(Document layout detection data)

*** Begin section ***

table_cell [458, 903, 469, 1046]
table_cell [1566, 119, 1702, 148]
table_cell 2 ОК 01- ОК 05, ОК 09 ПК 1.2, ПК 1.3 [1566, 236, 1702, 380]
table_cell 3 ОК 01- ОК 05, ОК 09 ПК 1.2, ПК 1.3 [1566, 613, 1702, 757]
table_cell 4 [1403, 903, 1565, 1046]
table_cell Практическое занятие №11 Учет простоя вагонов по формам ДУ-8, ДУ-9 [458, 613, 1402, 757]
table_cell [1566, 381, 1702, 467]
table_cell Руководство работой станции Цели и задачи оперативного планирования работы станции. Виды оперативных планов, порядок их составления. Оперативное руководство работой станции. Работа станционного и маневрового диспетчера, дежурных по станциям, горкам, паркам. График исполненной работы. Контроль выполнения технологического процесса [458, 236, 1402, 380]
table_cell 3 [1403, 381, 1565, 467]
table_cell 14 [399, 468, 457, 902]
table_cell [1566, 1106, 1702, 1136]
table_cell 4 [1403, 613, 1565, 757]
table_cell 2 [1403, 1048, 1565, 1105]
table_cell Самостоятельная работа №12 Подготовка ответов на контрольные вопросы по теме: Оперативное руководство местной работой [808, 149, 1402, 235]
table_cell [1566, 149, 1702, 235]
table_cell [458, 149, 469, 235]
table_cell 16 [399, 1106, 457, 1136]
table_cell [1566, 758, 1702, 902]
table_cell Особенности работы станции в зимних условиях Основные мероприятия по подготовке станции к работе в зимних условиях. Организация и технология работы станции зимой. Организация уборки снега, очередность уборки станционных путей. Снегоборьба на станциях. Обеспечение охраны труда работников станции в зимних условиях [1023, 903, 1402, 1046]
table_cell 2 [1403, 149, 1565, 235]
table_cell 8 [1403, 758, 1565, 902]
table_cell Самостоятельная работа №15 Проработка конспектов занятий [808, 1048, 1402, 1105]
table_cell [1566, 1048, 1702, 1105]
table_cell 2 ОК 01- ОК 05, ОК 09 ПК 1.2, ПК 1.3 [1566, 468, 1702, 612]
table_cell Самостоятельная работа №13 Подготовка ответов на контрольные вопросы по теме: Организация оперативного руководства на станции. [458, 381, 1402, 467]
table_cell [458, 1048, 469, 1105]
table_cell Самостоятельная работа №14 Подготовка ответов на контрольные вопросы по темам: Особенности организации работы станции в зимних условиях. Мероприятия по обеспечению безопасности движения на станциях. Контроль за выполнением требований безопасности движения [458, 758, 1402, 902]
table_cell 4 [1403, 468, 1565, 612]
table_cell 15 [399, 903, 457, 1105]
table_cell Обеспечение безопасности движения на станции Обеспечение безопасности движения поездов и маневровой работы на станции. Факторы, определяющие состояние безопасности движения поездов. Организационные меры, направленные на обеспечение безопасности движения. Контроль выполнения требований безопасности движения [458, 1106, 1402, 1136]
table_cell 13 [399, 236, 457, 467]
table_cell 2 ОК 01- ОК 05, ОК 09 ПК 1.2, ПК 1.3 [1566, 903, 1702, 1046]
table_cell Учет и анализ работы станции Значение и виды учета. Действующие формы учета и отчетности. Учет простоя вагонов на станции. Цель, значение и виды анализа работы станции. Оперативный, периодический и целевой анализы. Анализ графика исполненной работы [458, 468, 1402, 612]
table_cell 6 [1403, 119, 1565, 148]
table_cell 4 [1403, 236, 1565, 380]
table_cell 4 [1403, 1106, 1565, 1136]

*** End section ***

▶ **AIM OF THE EXERCISE**
Print the data above again, with nothing altered and nothing left out.

▶ **RESULT**
table_cell [458, 903, 469, 1046]
table_cell [1566, 119, 1702, 148]
table_cell 2 ОК 01- ОК 05, ОК 09 ПК 1.2, ПК 1.3 [1566, 236, 1702, 380]
table_cell 3 ОК 01- ОК 05, ОК 09 ПК 1.2, ПК 1.3 [1566, 613, 1702, 757]
table_cell 4 [1403, 903, 1565, 1046]
table_cell Практическое занятие №11 Учет простоя вагонов по формам ДУ-8, ДУ-9 [458, 613, 1402, 757]
table_cell [1566, 381, 1702, 467]
table_cell Руководство работой станции Цели и задачи оперативного планирования работы станции. Виды оперативных планов, порядок их составления. Оперативное руководство работой станции. Работа станционного и маневрового диспетчера, дежурных по станциям, горкам, паркам. График исполненной работы. Контроль выполнения технологического процесса [458, 236, 1402, 380]
table_cell 3 [1403, 381, 1565, 467]
table_cell 14 [399, 468, 457, 902]
table_cell [1566, 1106, 1702, 1136]
table_cell 4 [1403, 613, 1565, 757]
table_cell 2 [1403, 1048, 1565, 1105]
table_cell Самостоятельная работа №12 Подготовка ответов на контрольные вопросы по теме: Оперативное руководство местной работой [808, 149, 1402, 235]
table_cell [1566, 149, 1702, 235]
table_cell [458, 149, 469, 235]
table_cell 16 [399, 1106, 457, 1136]
table_cell [1566, 758, 1702, 902]
table_cell Особенности работы станции в зимних условиях Основные мероприятия по подготовке станции к работе в зимних условиях. Организация и технология работы станции зимой. Организация уборки снега, очередность уборки станционных путей. Снегоборьба на станциях. Обеспечение охраны труда работников станции в зимних условиях [1023, 903, 1402, 1046]
table_cell 2 [1403, 149, 1565, 235]
table_cell 8 [1403, 758, 1565, 902]
table_cell Самостоятельная работа №15 Проработка конспектов занятий [808, 1048, 1402, 1105]
table_cell [1566, 1048, 1702, 1105]
table_cell 2 ОК 01- ОК 05, ОК 09 ПК 1.2, ПК 1.3 [1566, 468, 1702, 612]
table_cell Самостоятельная работа №13 Подготовка ответов на контрольные вопросы по теме: Организация оперативного руководства на станции. [458, 381, 1402, 467]
table_cell [458, 1048, 469, 1105]
table_cell Самостоятельная работа №14 Подготовка ответов на контрольные вопросы по темам: Особенности организации работы станции в зимних условиях. Мероприятия по обеспечению безопасности движения на станциях. Контроль за выполнением требований безопасности движения [458, 758, 1402, 902]
table_cell 4 [1403, 468, 1565, 612]
table_cell 15 [399, 903, 457, 1105]
table_cell Обеспечение безопасности движения на станции Обеспечение безопасности движения поездов и маневровой работы на станции. Факторы, определяющие состояние безопасности движения поездов. Организационные меры, направленные на обеспечение безопасности движения. Контроль выполнения требований безопасности движения [458, 1106, 1402, 1136]
table_cell 13 [399, 236, 457, 467]
table_cell 2 ОК 01- ОК 05, ОК 09 ПК 1.2, ПК 1.3 [1566, 903, 1702, 1046]
table_cell Учет и анализ работы станции Значение и виды учета. Действующие формы учета и отчетности. Учет простоя вагонов на станции. Цель, значение и виды анализа работы станции. Оперативный, периодический и целевой анализы. Анализ графика исполненной работы [458, 468, 1402, 612]
table_cell 6 [1403, 119, 1565, 148]
table_cell 4 [1403, 236, 1565, 380]
table_cell 4 [1403, 1106, 1565, 1136]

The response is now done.